Darum geht es: Im Amtsenthebungsverfahren gegen den südkoreanischen Präsidenten Yoon Suk Yeol hat die erste Anhörung vor dem Verfassungsgericht begonnen. Zwei Anwälte des Präsidenten werden Yoon vor Gericht vertreten, er selber ist nicht verpflichtet, vor Gericht zu erscheinen. Yoon hat sich geweigert, der Aufforderung des Gerichts zur Vorlage von Dokumenten nachzukommen und war Vorladungen von Ermittlern in einem separaten Strafverfahren wegen der Verhängung des Kriegsrechts nicht gefolgt. In spätestens 180 Tagen muss das Gericht seinen Entscheid fällen.
Interimspräsident abgesetzt: Etwa zur gleichen Zeit, als die Gerichtsanhörung begann, setzte das Parlament auch Yoons Interims-Nachfolger im Präsidentenamt, Han Duck Soo, ab. Für den von der Opposition eingebrachten Antrag votierten 192 der insgesamt 300 Abgeordneten – deutlich mehr als die benötigte einfache Mehrheit. Jetzt soll Finanzminister und Vize-Premierminister Choi Sang Mok Han den Interimspräsident ersetzen. «Die politische Krise in Südkorea verschärft sich weiter», stellt der in Südkorea lebende Journalist Fabian Kretschmer fest.
Die Verhängung des Kriegsrechts hat die Menschen an das Trauma der Militärdiktatur erinnert.
Vorwürfe an Han: Interimspräsident Han hätte das Land aus den jüngsten politischen Turbulenzen führen sollen. Doch die Opposition warf ihm vor, das jetzt begonnene Verfahren zur Amtsenthebung Yoons am Verfassungsgericht zu erschweren. Han hatte sich geweigert, die drei vakanten Richterstellen des derzeit nur sechsköpfigen Verfassungsgerichts zu besetzen. Da aber eine Zweidrittel-Mehrheit notwendig ist – also sechs Stimmen –, um Yoons Amtsenthebung zu bestätigen, würde derzeit bereits eine Veto-Stimme reichen, um die Amtsenthebung für ungültig zu erklären.

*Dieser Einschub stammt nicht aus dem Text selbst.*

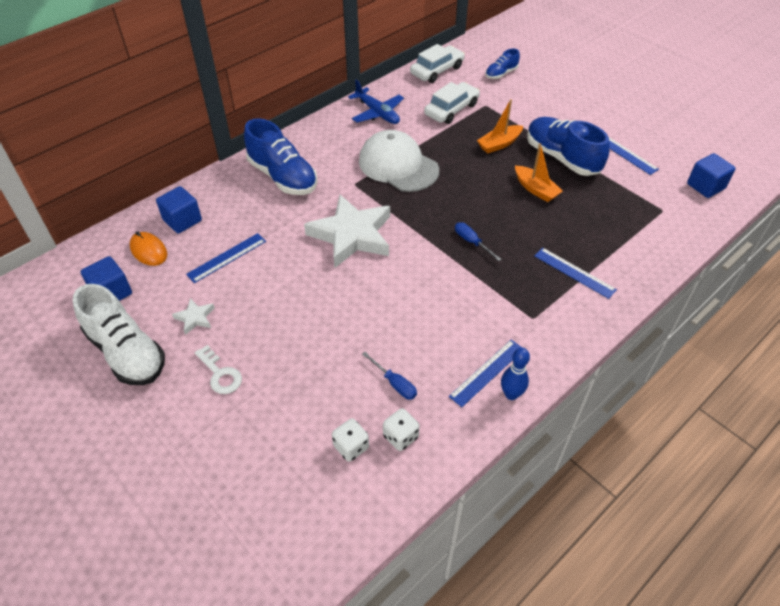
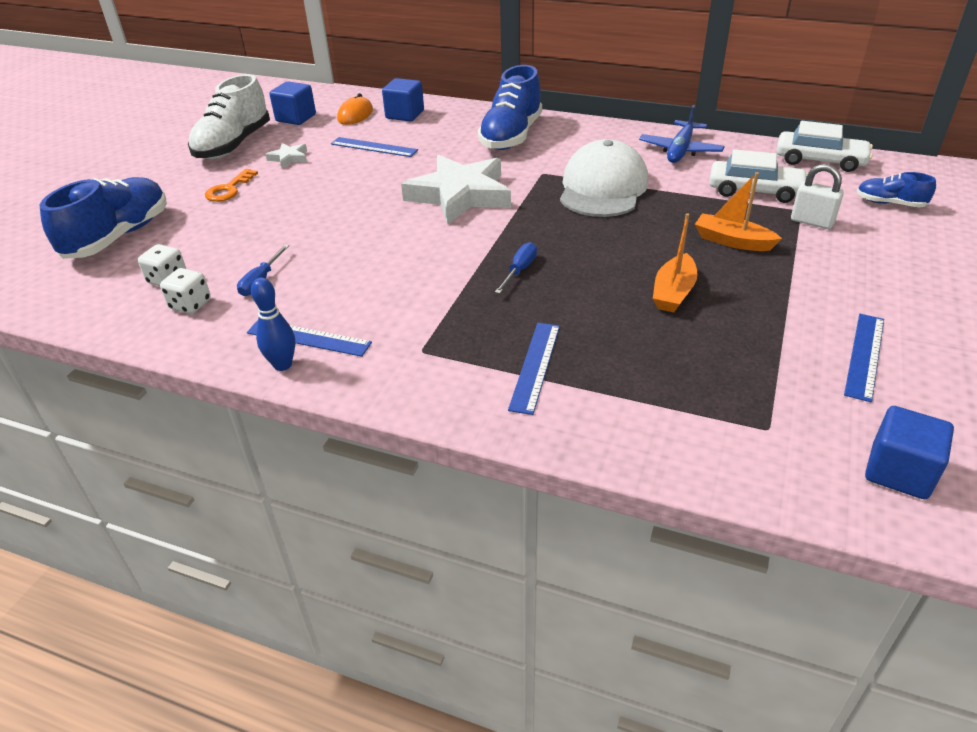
camera: 65 degrees right, 10 degrees down
(220, 374) = (229, 189): white key -> orange key
(500, 107) = (812, 222): none -> white padlock
(562, 158) = (771, 298): blue shoe -> blue shoe (119, 236)

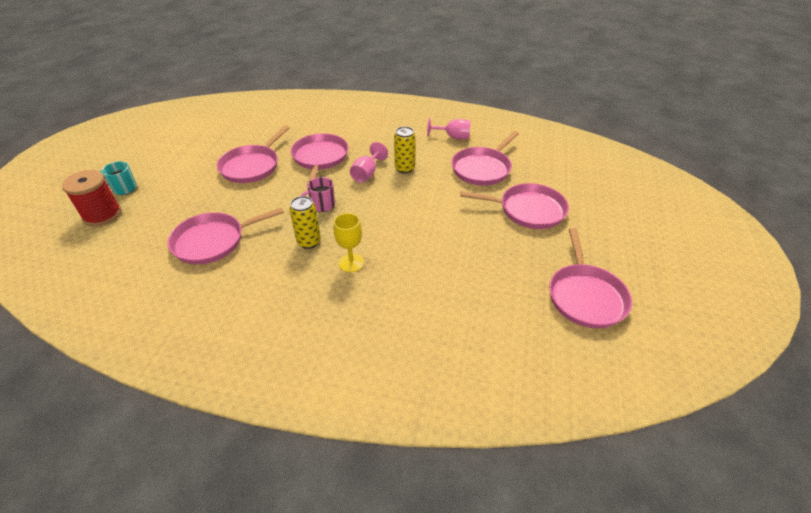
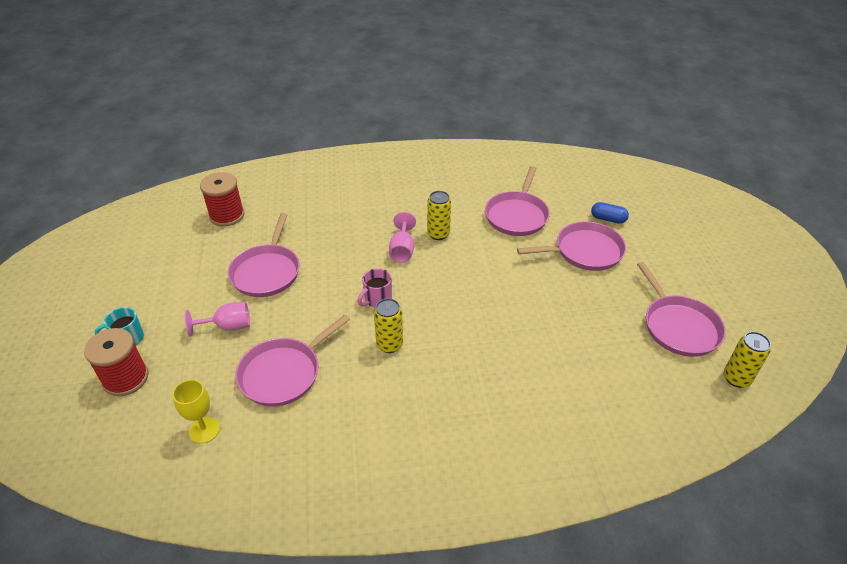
camera: 20 degrees left, 0 degrees up
(251, 122) = (227, 215): none -> red spool
(320, 158) = (339, 243): pink pan -> none
(351, 263) = (447, 355): yellow goblet -> yellow goblet (204, 430)
(453, 137) = (467, 185): pink goblet -> pink goblet (228, 326)
(566, 189) = (608, 219): none -> blue capsule
(621, 360) = (736, 378): none -> yellow can

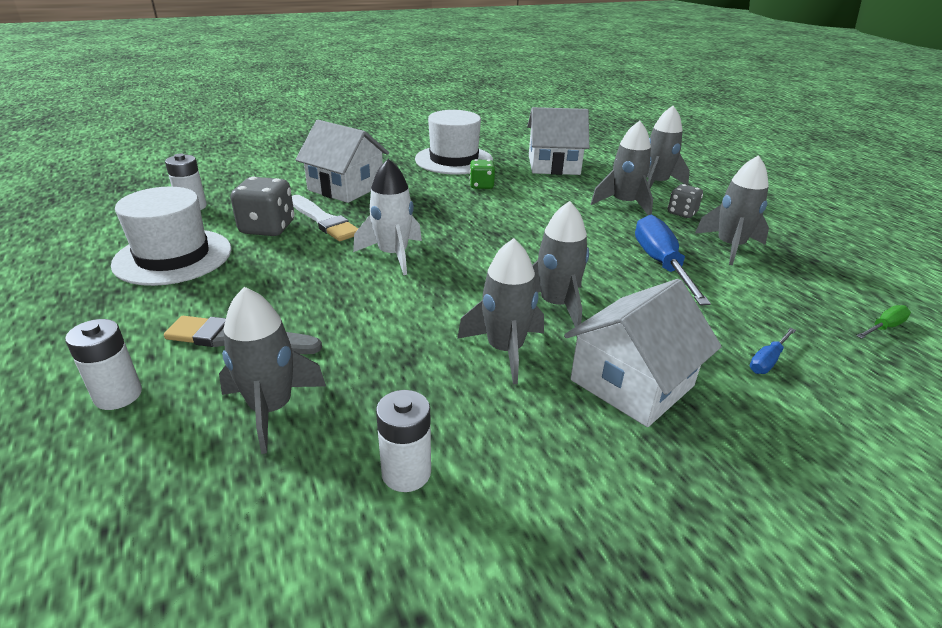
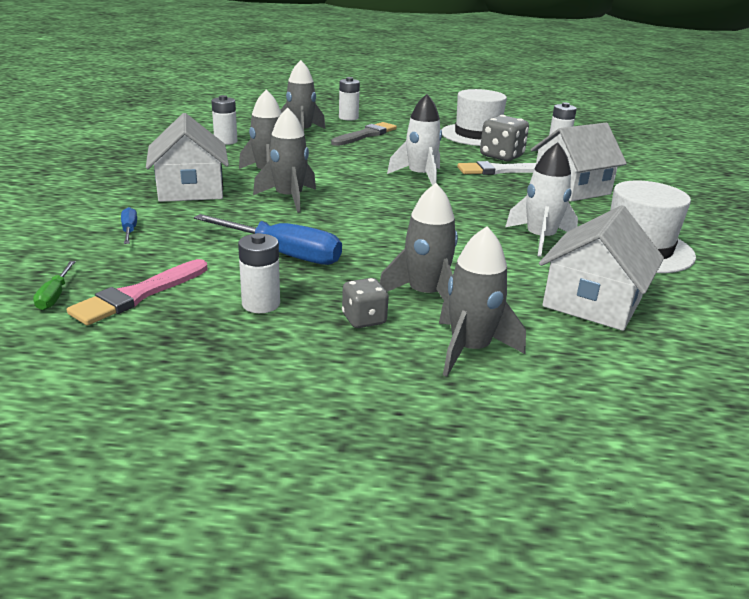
camera: 120 degrees right, 5 degrees down
(481, 186) = (540, 239): green dice -> white rocket
(729, 246) = (261, 304): grey rocket -> white battery
(811, 294) = (138, 295): none -> pink brush

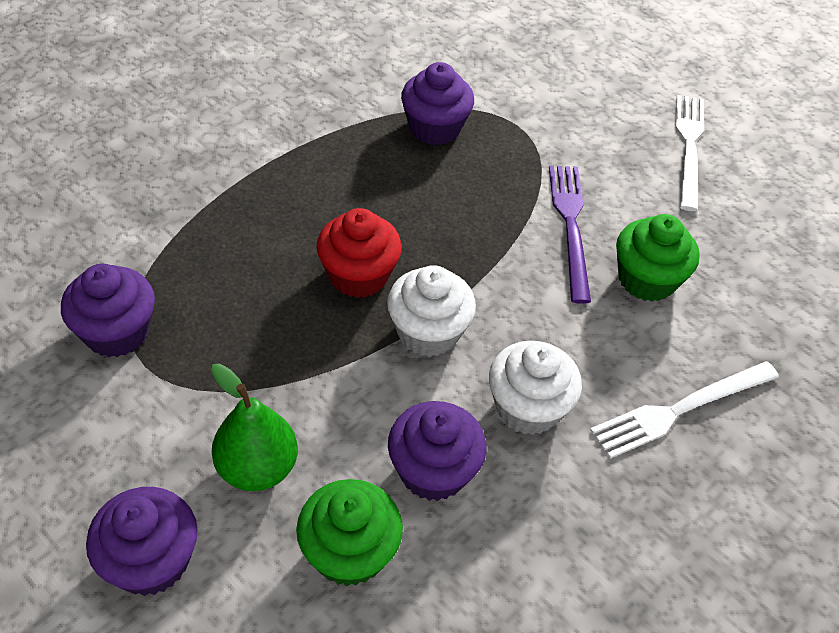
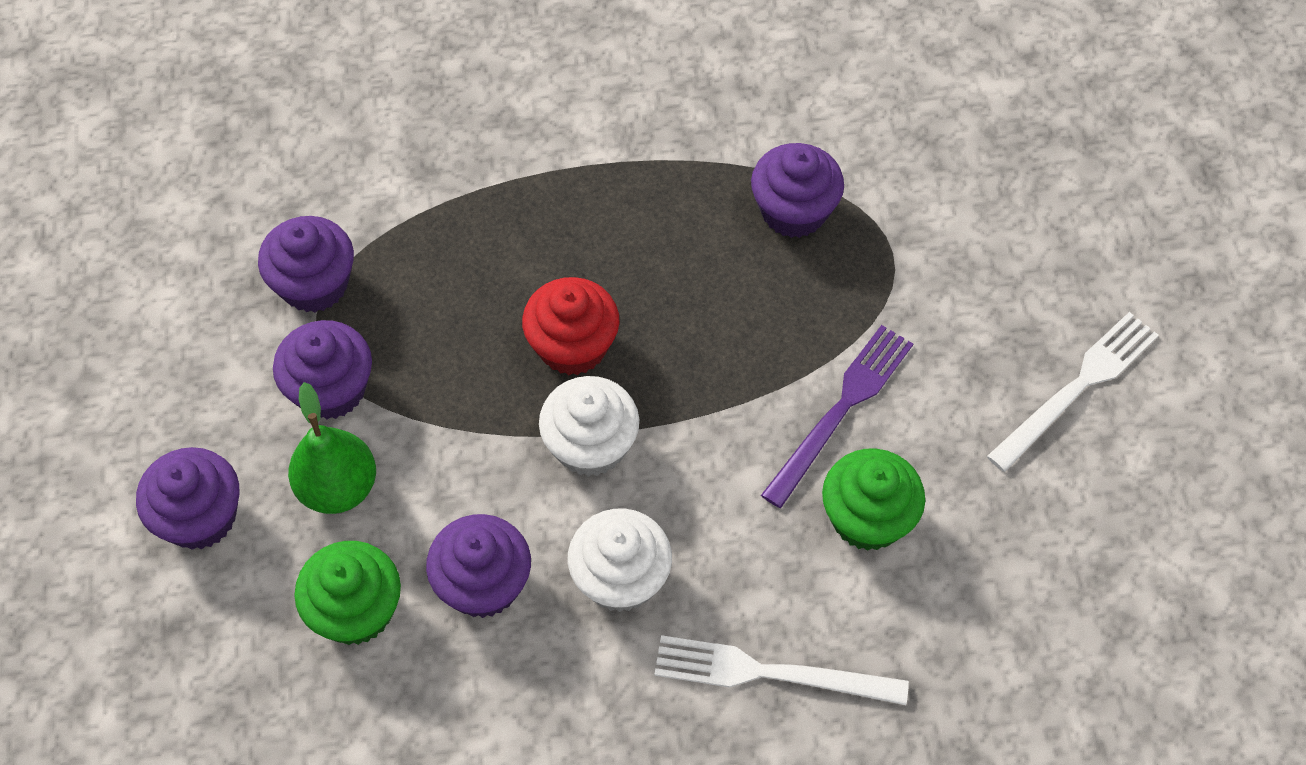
camera: 40 degrees right, 10 degrees up
(192, 399) = (331, 389): none -> purple cupcake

Umstrittenes Kriegsrecht: Der vom Parlament abgesetzte Präsident Yoon hatte am 3. Dezember das Kriegsrecht in Südkorea verhängt, es aber kurz darauf wieder aufgehoben. Die Opposition warf ihm daraufhin Verfassungsbruch vor und leitete ein Amtsenthebungsverfahren ein. Es kam auch zu Massenprotesten, an denen Hunderttausende Südkoreanerinnen und Südkoreaner teilnahmen und den Rücktritt Yoons forderten. «Die Verhängung des Kriegsrechts hat die Menschen an das Trauma der Militärdiktatur erinnert, die bis weit in die 1980er-Jahre gedauert hat», sagt der Journalist Kretschmer.
Ausgang offen: Sollte die Absetzung Yools vom Verfassungsgericht rückgängig gemacht werden, wäre er wieder im Präsidentenamt bis zu den ordentlichen Neuwahlen in gut zwei Jahren. Doch: «Yoon hat sämtliche Unterstützung verloren – Medien, Zivilgesellschaft und Opposition sind gegen ihn. Ausserdem sind seine Beliebtheitswerte im Keller», sagt Kretschmer. Man wäre in diesem Fall also wieder gleich weit, wie vor der Absetzung durch das Parlament. «Das ist nicht wünschbar», so der Journalist. Wird Yoons Absetzung vom Gericht aber bestätigt, müssten innert 60 Tagen Neuwahlen stattfinden.